O Conselho Soberano do Sudão, estrutura interina de governo composta por gestores civis e militares, tenta restaurar a economia do país, desde seu estabelecimento. Abdel Fattah al-Burhan, ex-aliado próximo de Bashir, tornou-se presidente do conselho. Havia esperanças, quando assumiu suas responsabilidades, de que a vida política e a economia sudanesas poderiam melhorar. Contudo, as violações de direitos humanos continuam impunes e a situação econômica permanece funesta.

Segundo a Anistia Internacional: “Embora o conflito no Sudão seja recentemente menos intenso do que foi no passado, todos os lados em confronto continuam a cometer violações da lei humanitária internacional, tais como ataques contra civis e comboios humanitários”. Além disso, altos níveis de corrupção frustram efetivamente esperanças de um ressurgimento econômico.
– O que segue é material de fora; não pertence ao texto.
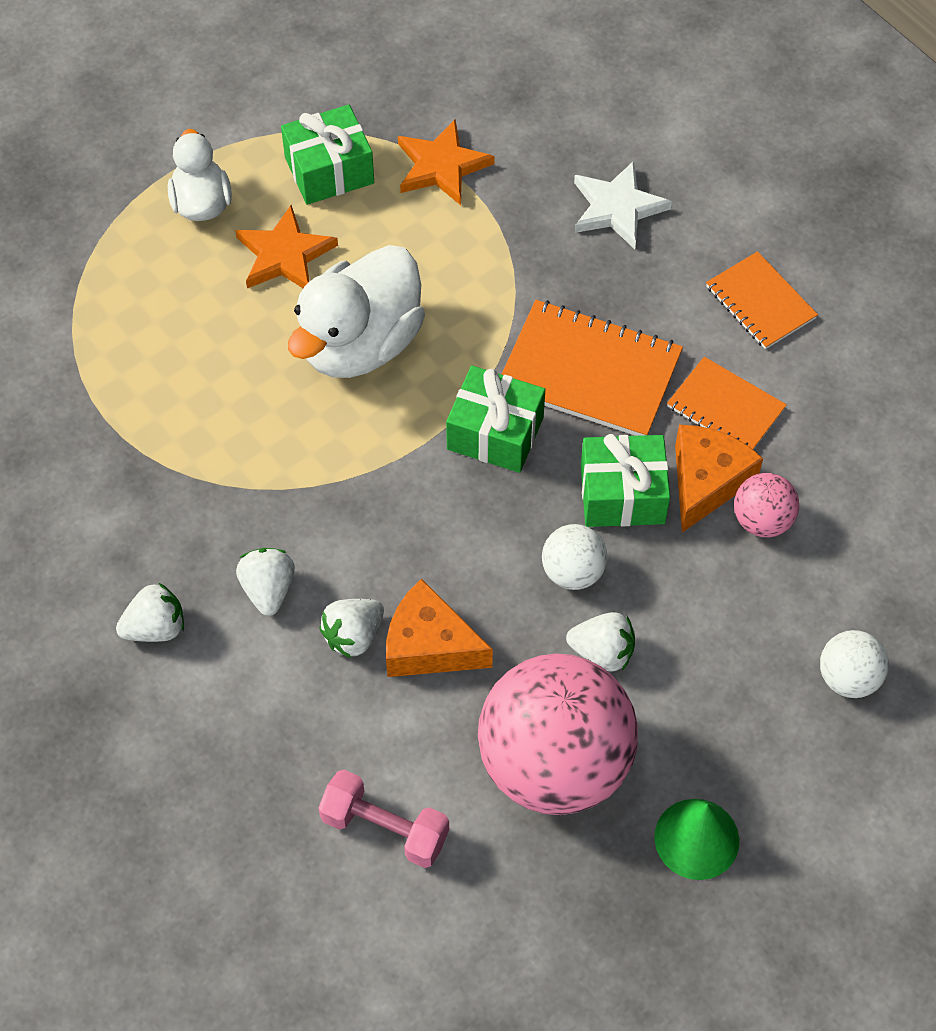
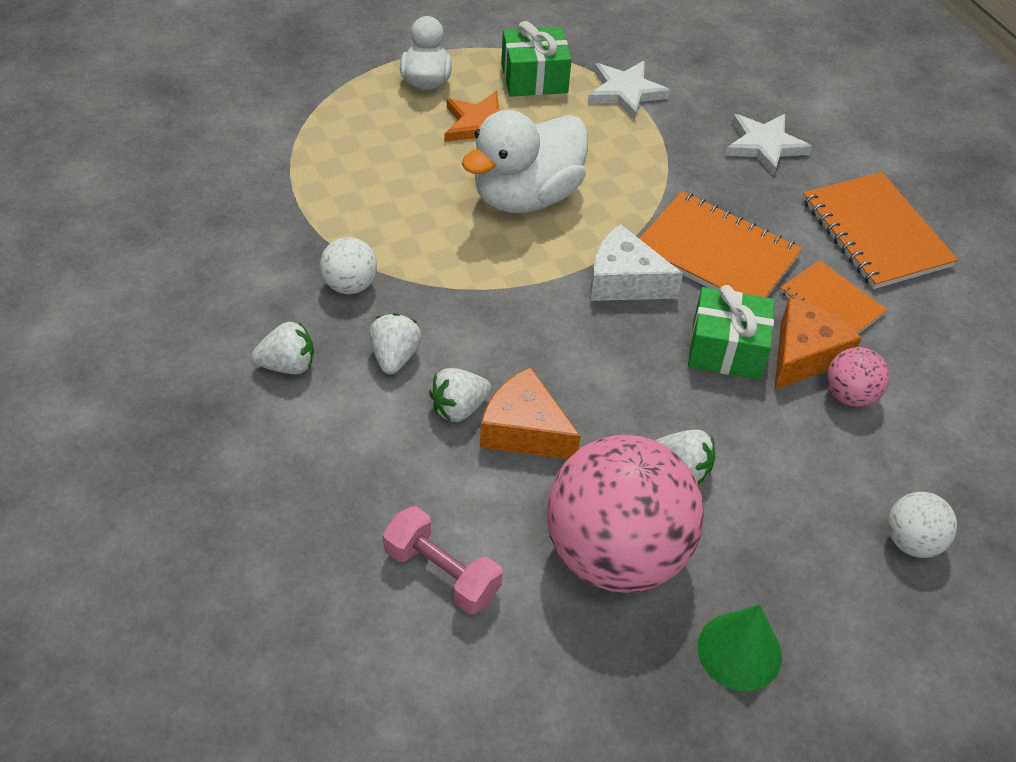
camera: 10 degrees right, 10 degrees down
(441, 166) = (625, 92): orange star -> white star
(495, 433) = (624, 281): green gift -> white cheese
(573, 572) = (668, 399): white ball -> white ball (350, 285)
(760, 302) = (875, 233): orange notebook -> orange notebook, size x1.63

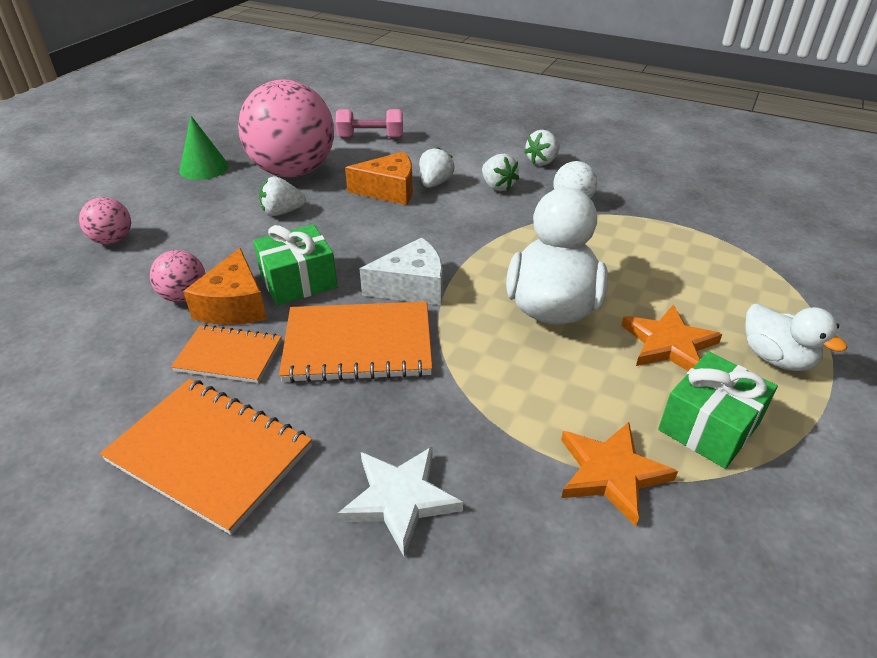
camera: 145 degrees right, 10 degrees down
(625, 92) = (611, 473): white star -> orange star
(912, 541) = (113, 240): white ball -> pink ball

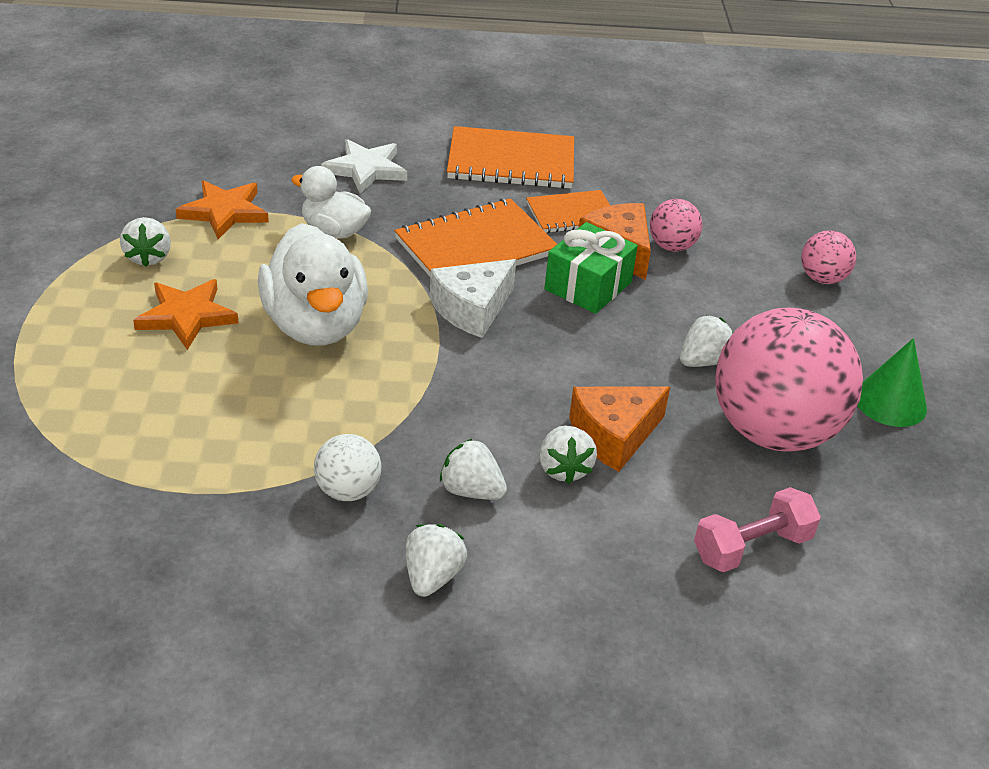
camera: 150 degrees right, 0 degrees up
(709, 426) = (148, 257): green gift -> white strawberry
(776, 358) = (76, 329): white duck -> white duck (334, 231)

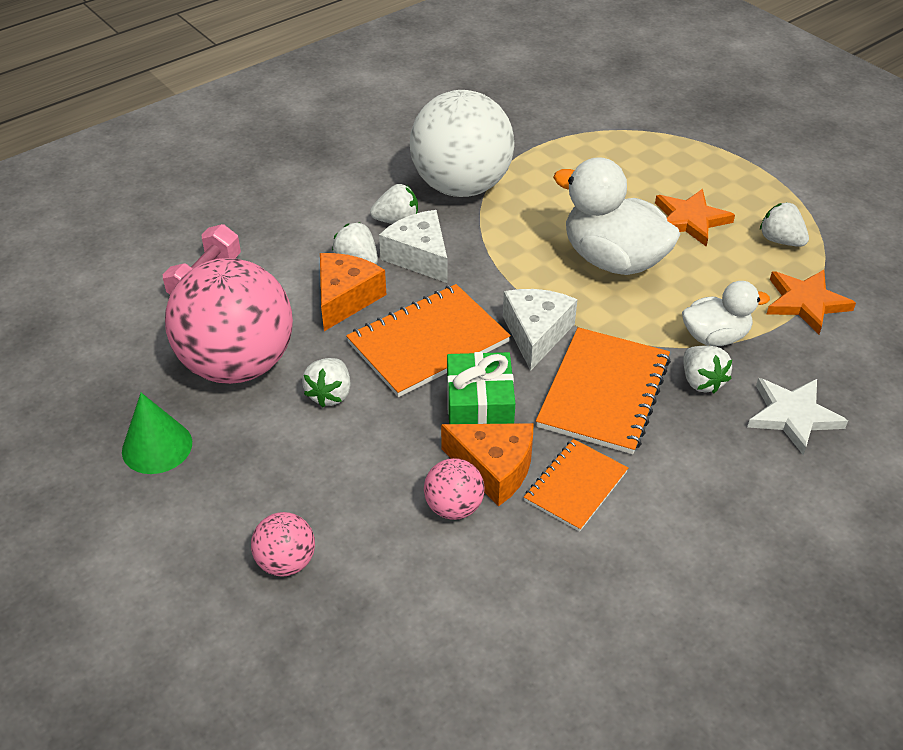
camera: 145 degrees right, 5 degrees up
(348, 490) = (461, 186): white ball -> white ball, size x2.27
(432, 576) = (371, 175): white strawberry -> white strawberry (701, 381)
(493, 435) = (419, 256): none -> white cheese
(511, 162) = (704, 520): orange notebook -> orange notebook (428, 342)

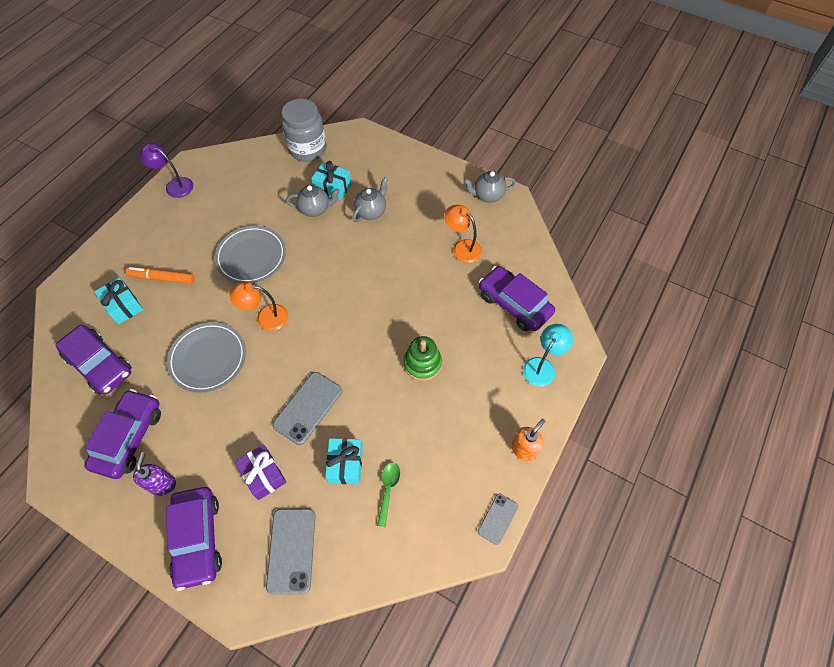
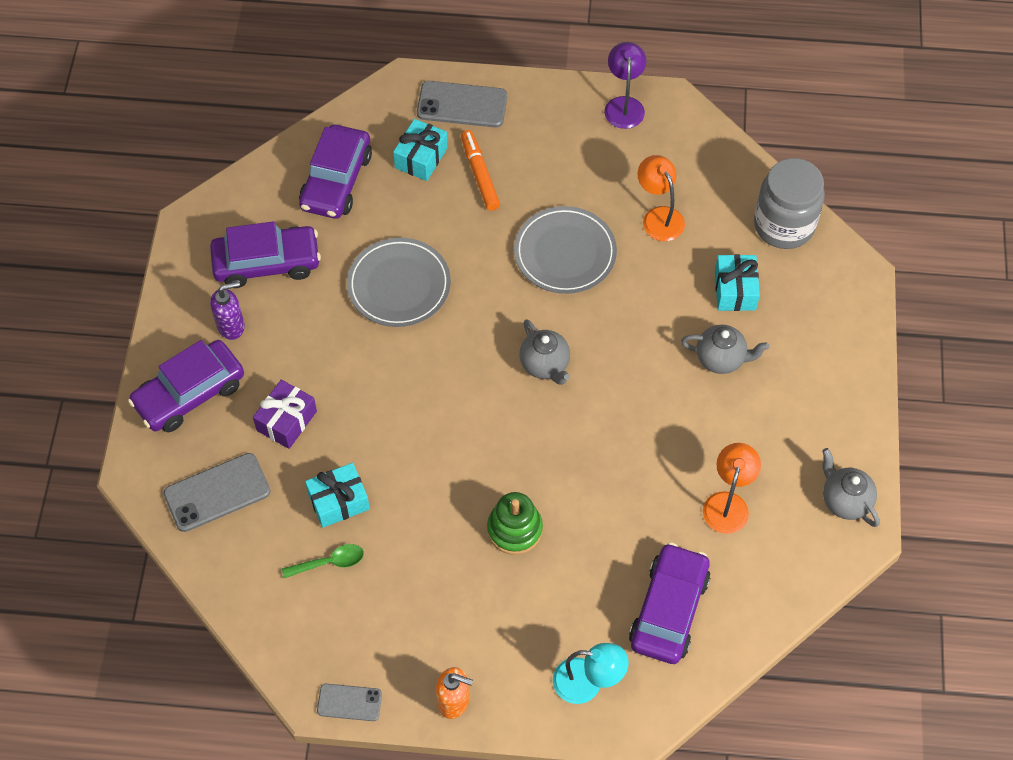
camera: 65 degrees right, 0 degrees up
(265, 317) = (485, 316): orange lamp -> orange lamp (659, 217)
(308, 407) = (389, 425): grey phone -> grey phone (462, 105)
(315, 209) = (684, 288): grey teapot -> grey teapot (545, 365)

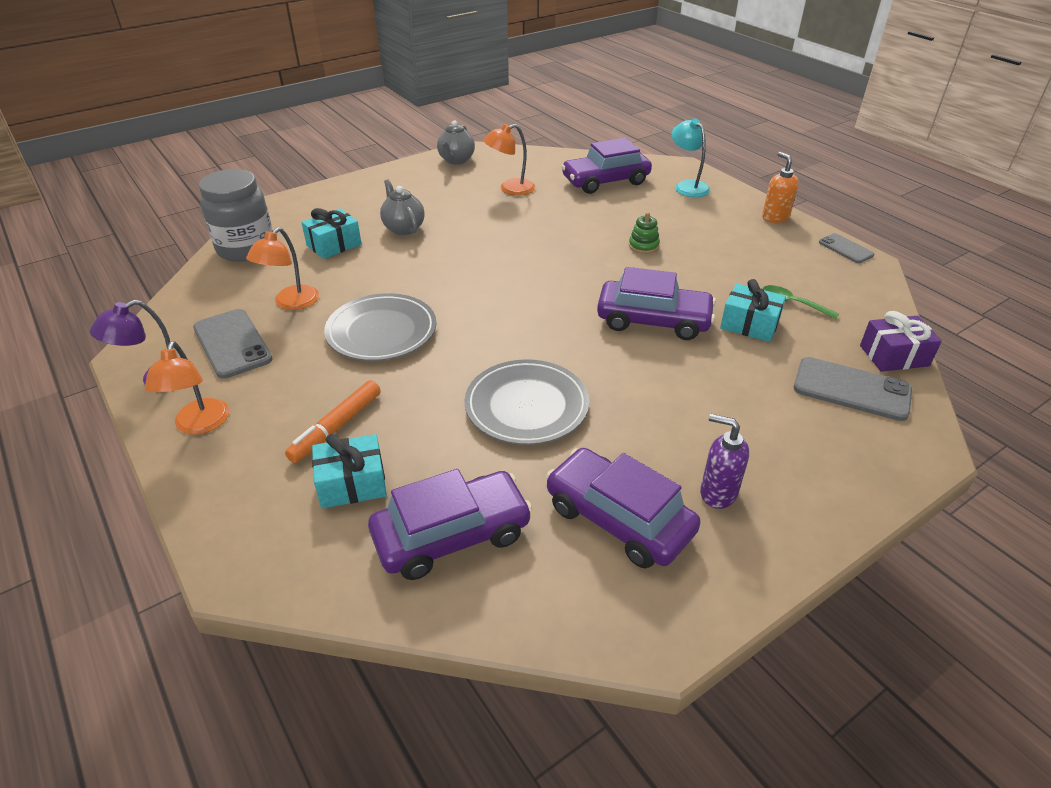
camera: 130 degrees left, 20 degrees down
(190, 394) = (816, 471): purple car -> purple car (653, 320)
(286, 421) = (739, 391): purple gift -> purple gift (894, 356)
(462, 105) = (241, 496): grey phone -> grey phone (232, 344)
(514, 529) = (643, 246): green stacking toy -> green stacking toy, size x0.65
(545, 365) = (503, 291): grey teapot -> none
(549, 109) = (200, 425): none -> orange lamp

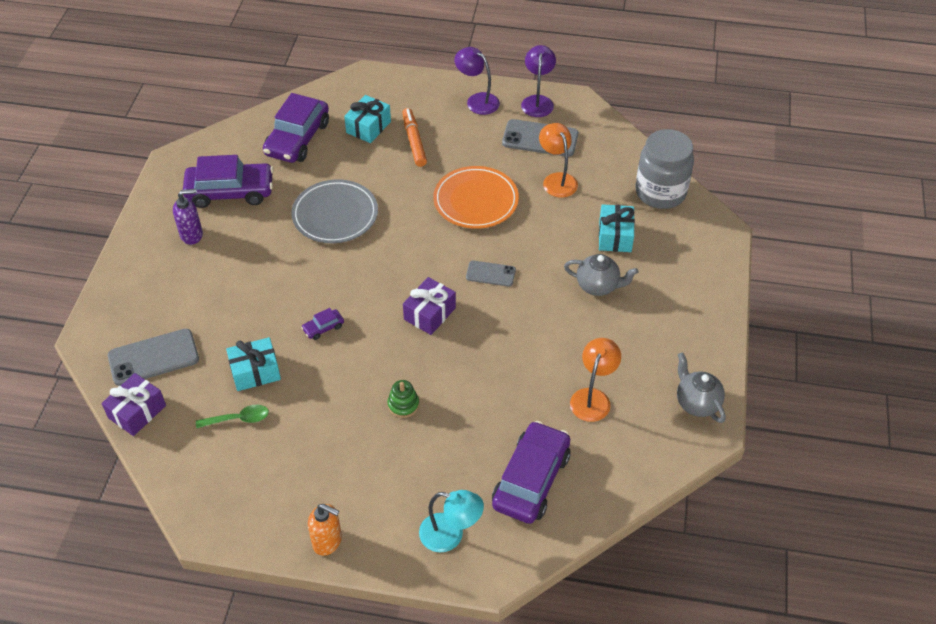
camera: 135 degrees right, 10 degrees up
(200, 425) = (477, 100): orange lamp -> purple lamp
(381, 331) = (476, 200): grey plate -> orange plate
(550, 280) = (429, 313): none -> purple gift
(653, 320) = (323, 328): purple car -> purple car, size x0.42
(845, 249) = (234, 535): grey phone -> grey phone (490, 274)

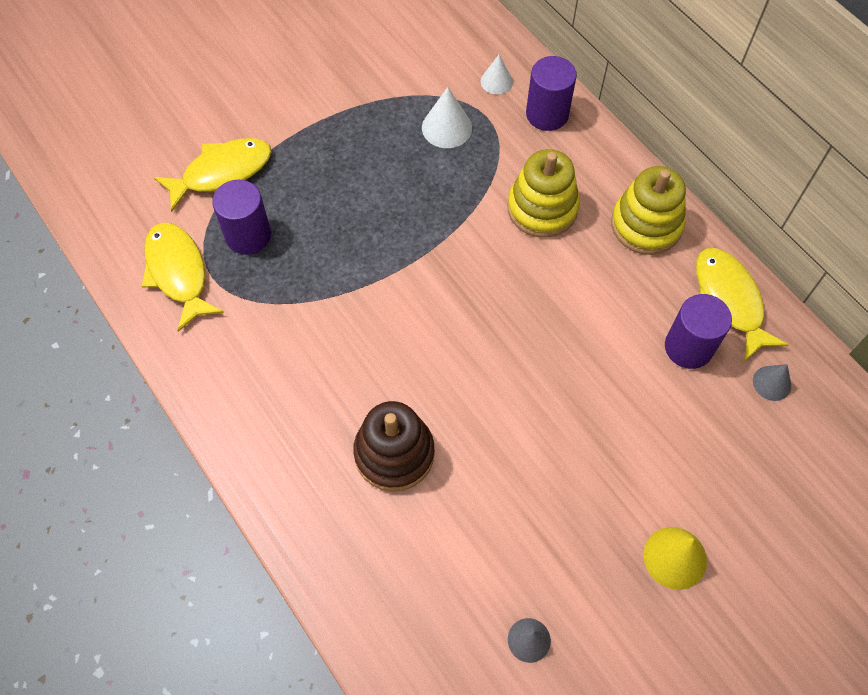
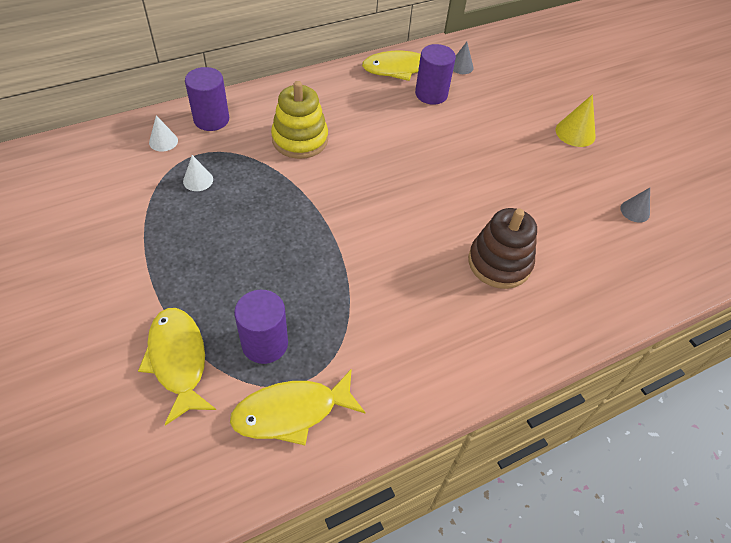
camera: 85 degrees left, 10 degrees down
(447, 127) = (198, 180): white cone -> white cone, size x0.66
(646, 225) = (331, 91): yellow stacking toy -> none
As enchentes que afetaram grande parte do leste africano, neste ano, agravaram a situação fiscal e social no Sudão. O Escritório das Nações Unidas para Coordenação de Assuntos Humanitários (OCHA) no Sudão destacou que as inundações e deslizamentos de terra, causados por tempestades torrenciais no país, afetaram quase 830.000 pessoas, destruíram centenas de milhares de casas e danificaram grandes porções de terras agrárias logo às vésperas da colheita. As enchentes levaram à falta de alimentos e aumento nos preços. Conforme piorava a situação, o governo do Sudão passou a depender cada vez mais de um milagre para conter os protestos iminentes que levariam o país a tumultos ainda mais graves. Então, entrou a normalização.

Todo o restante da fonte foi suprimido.